I am working with a longitudinal survey with responses from three separate occasions, so far. It follows individuals in childhood and adulthood. One of the questions asked is: "Has your child ever been diagnosed with x" (When the child's age is < 17 years) or "Have you ever been diagnosed with x" (When the child became older than 17 years).
Though the participants are asked an "ever" question, the answer sometimes changes from a positive answer to a negative one. This should, hypothetically, not be possible.
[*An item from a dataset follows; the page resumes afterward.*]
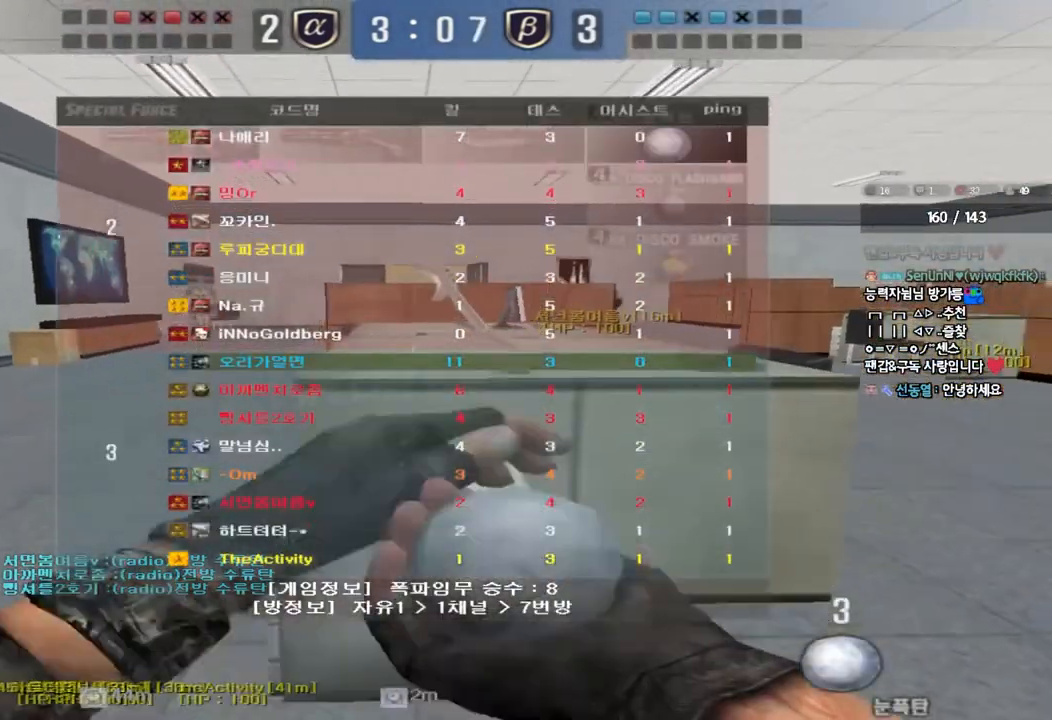
{"keys": ["a", "ctrl", "w"], "events": [[150, "d", "up"], [167, "tab", "up"], [250, "a", "down"], [483, "ctrl", "down"]]}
In my department there are different ad-hoc hypotheses as to why this might be the case. E.g. it was a wrong diagnosis so it is not reported anymore, the condition became better so it is not reported anymore and of course sometimes the reason might be the change of respondent (from parent to child itself). However there might be tons of other reasons.
So my idea is to use a more explorative approach and also using machine learning methods to find the best predictors (in our data set) for a change in the response from a positive "ever" diagnosis to a negative one. I was thinking about elastic net logistic regression and random forest for this task. And I am looking into some techniques to find best predictors.
However so far I was thinking in a framework for cross-sectional analysis. E.g doing a regression with most predictors from the year where suddenly no diagnosis is reported anymore. Though it might be more accurate to think about it in a longitudinal framework, because it might not be an absolute value which predicts the outcome but e.g. the change from t0 to t1.
My dataset contains a lot of features and as I am doing an explorative research and not testing one theory against another I would like to "test" a lot of features and then filter for the most predictive ones, taking into account that some(!) features are measured at different time points in an automated process. A good addition would be if the approach is able to deal with missing data, as not all participants report at all three time points and I don't want to define a multiple imputation model for evey feature in the data set.
In short:
How can I find the best predictors of an event taking into account that the data was collected at three time points repeatedly (but also sometimes only once).
How can I deal with missing values without needing to define an impuation model for every feature?
What I want to predict
D - response: ever had diagnosis N - response: never had diagnosis NA - Missing
From positive to negative diagnosis - includes the following patterns
D - NA - N
D - N - N
D - N - NA
NA - D - N
N - D - N
Positive diagnosis remains positive: includes the following patterns
D - D - D
D - NA - D
NA - D - D
NA - D - D
My ultimate goal is to understand better how to interpret this change in the answer to the question, so the model should be interpretable.